Switch-KD: Visual-Switch Knowledge Distillation for Vision-Language Models

arXiv cs.CV / 4/17/2026

📰 NewsIdeas & Deep AnalysisTools & Practical UsageModels & Research

共有:

Key Points

The paper introduces Switch-KD, a knowledge-distillation framework aimed at making vision-language models (VLMs) more efficient for resource-constrained deployment without increasing model size or data needs.
It argues that existing VLM distillation often supervises modalities separately, which can produce inconsistent multimodal knowledge transfer due to weak explicit multimodal alignment.
Switch-KD unifies vision-to-language and cross-modal knowledge transfer by using a “visual-switch” mechanism that routes the student’s visual outputs through the teacher’s language pathway to form cross-modal probabilistic references.
It also proposes the DBiLD loss, which adaptively aligns the most informative probability regions while preserving teacher/student distributional structure via dynamic bi-directional supervision.
Experiments show that a 0.5B TinyLLaVA distilled from a 3B teacher achieves an average +3.6 point improvement across 10 multimodal benchmarks without any architectural changes.

Abstract

Vision-Language Models (VLMs) have shown remarkable capabilities in joint vision-language understanding, but their large scale poses significant challenges for deployment in resource-constrained scenarios.

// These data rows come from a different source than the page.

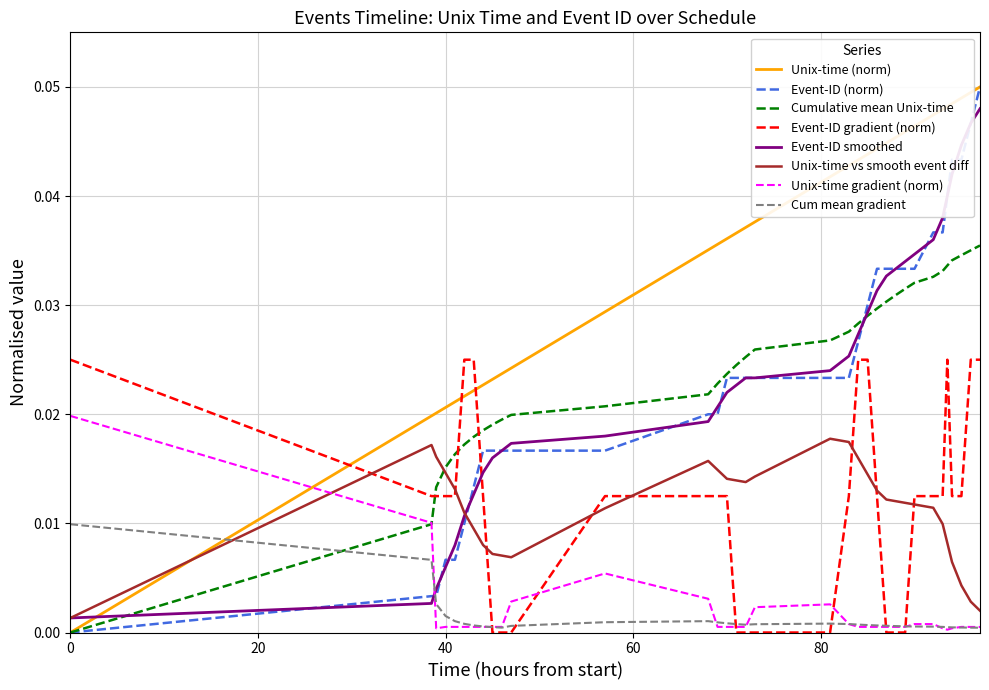

After their last crossing, which series has the higher values: Event-ID gradient (norm) or Unix-time (norm)?

Unix-time (norm)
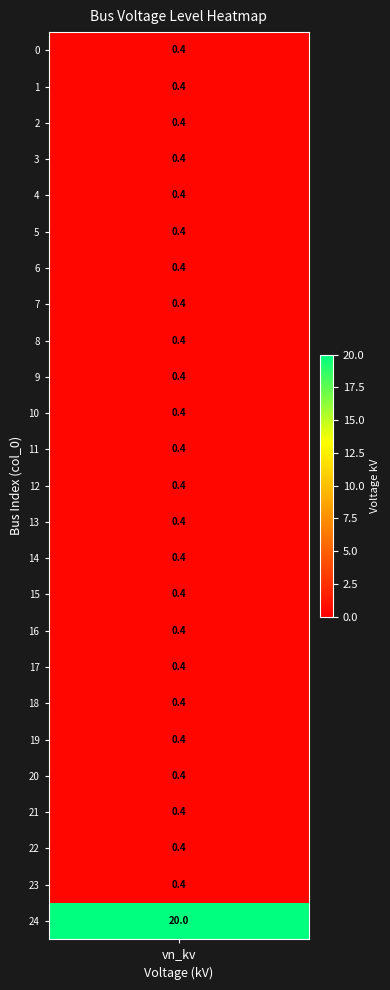

Reading left to right, list all the values displayed in this chart.

0.4	0.4	0.4	0.4	0.4	0.4	0.4	0.4	0.4	0.4	0.4	0.4	0.4	0.4	0.4	0.4	0.4	0.4	0.4	0.4	0.4	0.4	0.4	0.4	20.0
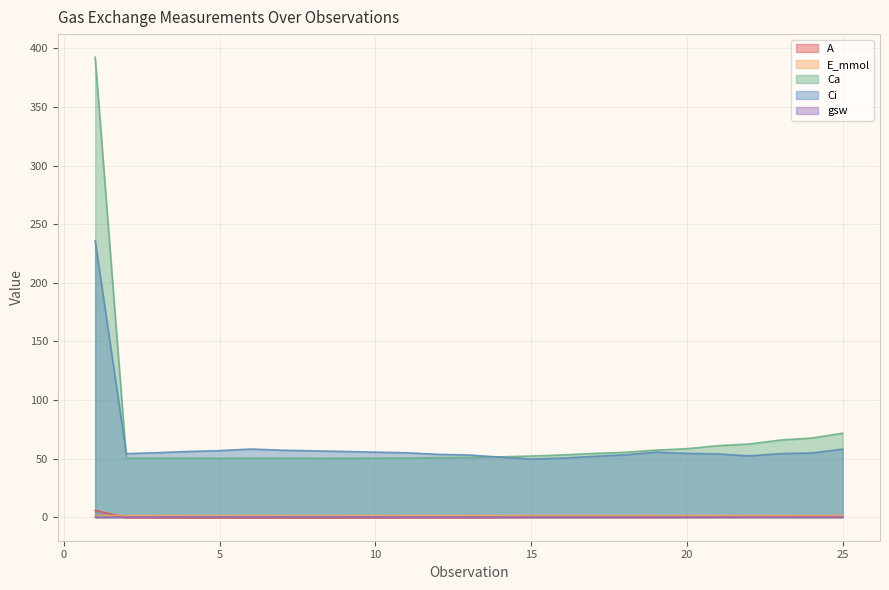

Is it true that Ci equals 87.2 at 22?

False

Knowledge Distillation (KD) offers a viable way to improve model capabilities without increasing model size or data requirements, making deployment more efficient. However, applying KD to VLMs is challenged by modality-specific supervision: although multimodal knowledge in VLMs is fused within the language space, current methods supervise each modality separately without explicitly addressing multimodal alignment, leading to inconsistent multimodal knowledge transfer. To address this, we propose Switch-KD, a visual-switch distillation framework that unifies vision-language knowledge transfer within a shared text-probability space. Switch-KD comprises two key components: (1) Visual-Switch Distillation, which switches the student's visual outputs into the teacher's language pathway to construct cross-modal probabilistic references for implicit visual knowledge transfer; and (2) Dynamic Bi-directional Logits Difference (DBiLD) loss, which adaptively aligns informative probability regions while preserving the distributional structures of teacher and student through bidirectional supervision. Guided by Switch-KD, a 0.5B TinyLLaVA effectively distills rich multimodal knowledge from its 3B teacher, yielding an average improvement of 3.6 points across 10 multimodal benchmarks without any architectural modification.